Henri Juda se souvient aussi de discussions entre amis, où chacun racontait un peu ce qui était arrivé à ses parents pendant la guerre. Quand il évoquait le nom d’Auschwitz, on lui répondait : «Mon père a été obligé de travailler à la poste d’Osnabrück.» Visiblement, les expériences n’avaient pas été les mêmes. «On comprend pourquoi, après la guerre, beaucoup de gens n’avaient pas envie de parler», donne à penser Claude Marx. Récemment Henri Juda a découvert qu’à Auschwitz, sa mère avait donné naissance à un enfant, qui n’a vécu que six jours. Un officier allemand l’a jeté au four devant les yeux de sa mère.

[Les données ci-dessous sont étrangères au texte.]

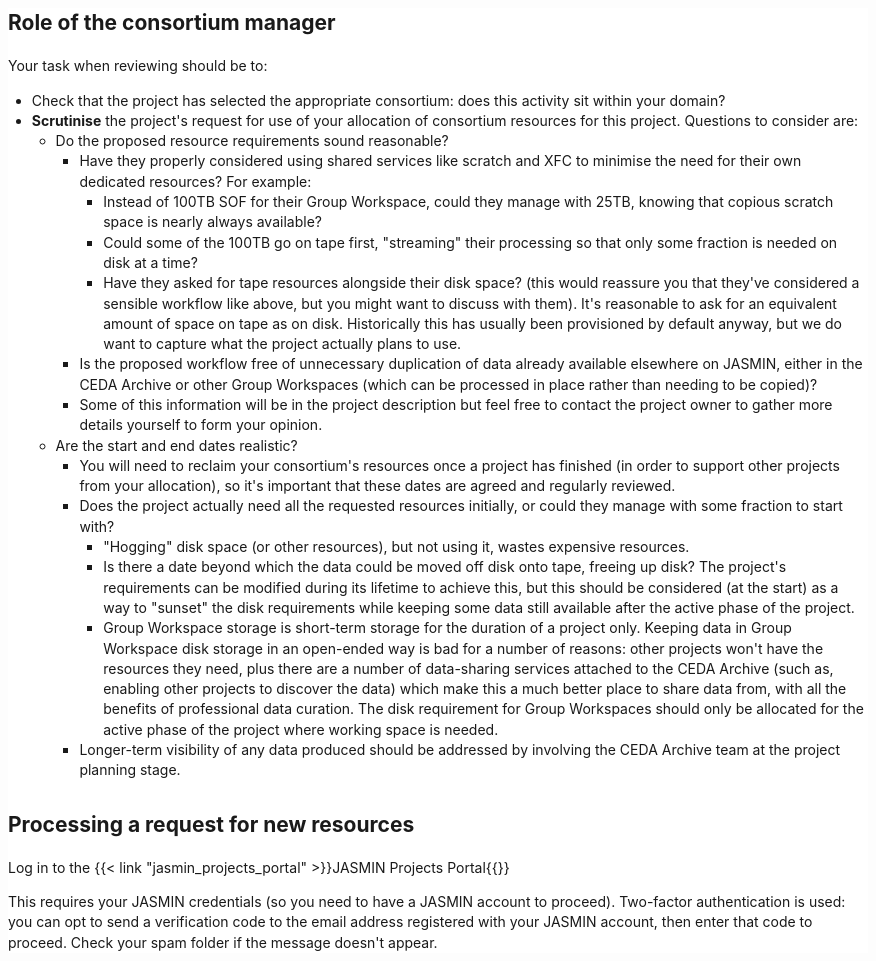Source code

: 
## Role of the consortium manager

Your task when reviewing should be to:

  * Check that the project has selected the appropriate consortium: does this activity sit within your domain?
  * **Scrutinise** the project's request for use of your allocation of consortium resources for this project. Questions to consider are:
    * Do the proposed resource requirements sound reasonable?
      * Have they properly considered using shared services like scratch and XFC to minimise the need for their own dedicated resources? For example:
        * Instead of 100TB SOF for their Group Workspace, could they manage with 25TB, knowing that copious scratch space is nearly always available?
        * Could some of the 100TB go on tape first, "streaming" their processing so that only some fraction is needed on disk at a time?
        * Have they asked for tape resources alongside their disk space? (this would reassure you that they've considered a sensible workflow like above, but you might want to discuss with them). It's reasonable to ask for an equivalent amount of space on tape as on disk. Historically this has usually been provisioned by default anyway, but we do want to capture what the project actually plans to use.
      * Is the proposed workflow free of unnecessary duplication of data already available elsewhere on JASMIN, either in the CEDA Archive or other Group Workspaces (which can be processed in place rather than needing to be copied)?
      * Some of this information will be in the project description but feel free to contact the project owner to gather more details yourself to form your opinion.
    * Are the start and end dates realistic?
      * You will need to reclaim your consortium's resources once a project has finished (in order to support other projects from your allocation), so it's important that these dates are agreed and regularly reviewed.
      * Does the project actually need all the requested resources initially, or could they manage with some fraction to start with?
        * "Hogging" disk space (or other resources), but not using it, wastes expensive resources.
        * Is there a date beyond which the data could be moved off disk onto tape, freeing up disk? The project's requirements can be modified during its lifetime to achieve this, but this should be considered (at the start) as a way to "sunset" the disk requirements while keeping some data still available after the active phase of the project.
        * Group Workspace storage is short-term storage for the duration of a project only. Keeping data in Group Workspace disk storage in an open-ended way is bad for a number of reasons: other projects won't have the resources they need, plus there are a number of data-sharing services attached to the CEDA Archive (such as, enabling other projects to discover the data) which make this a much better place to share data from, with all the benefits of professional data curation. The disk requirement for Group Workspaces should only be allocated for the active phase of the project where working space is needed.
      * Longer-term visibility of any data produced should be addressed by involving the CEDA Archive team at the project planning stage.

## Processing a request for new resources

Log in to the {{< link "jasmin_projects_portal" >}}JASMIN Projects Portal{{</link>}}

This requires your JASMIN credentials (so you need to have a JASMIN account to
proceed). Two-factor authentication is used: you can opt to send a
verification code to the email address registered with your JASMIN account,
then enter that code to proceed. Check your spam folder if the message doesn't
appear.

Au Luxembourg, pendant très longtemps, «tout cela n’a intéressé personne», se souvient-il, lui-même ayant longtemps évité le sujet, mais pour d’autres raisons : ancien soixante-huitard, l’actuel vice-président de Credit Suisse Luxembourg a épousé une catholique : «Je ne peux pas dire que j’ai voulu y échapper, mais j’ai tout fait pour que cela se produise.» Puis un soir, lors d’une soirée privée, une blague antisémite fuse – c’est le déclic : dans les jours suivants, il prend la décision de ne plus se soustraire à la mémoire et de mettre sur pied une association pour le souvenir de la Shoah. Contre le recouvrement, les malentendus. L’ASBL MemoShoah est créée en octobre 2013. Car c’est d’un «problème sociétal» qu’il s’agit, moins «lié à la religion», estime Henri Juda. Sur ce dernier point, les avis divergent.

En effet, pour Claude Marx «si ces gens avaient été déportés, c’est parce qu’ils étaient juifs». Henri Juda préfère retenir des excuses du gouvernement, le 9 juin 2015, «la reconnaissance de la communauté juive en tant que Luxembourgeois».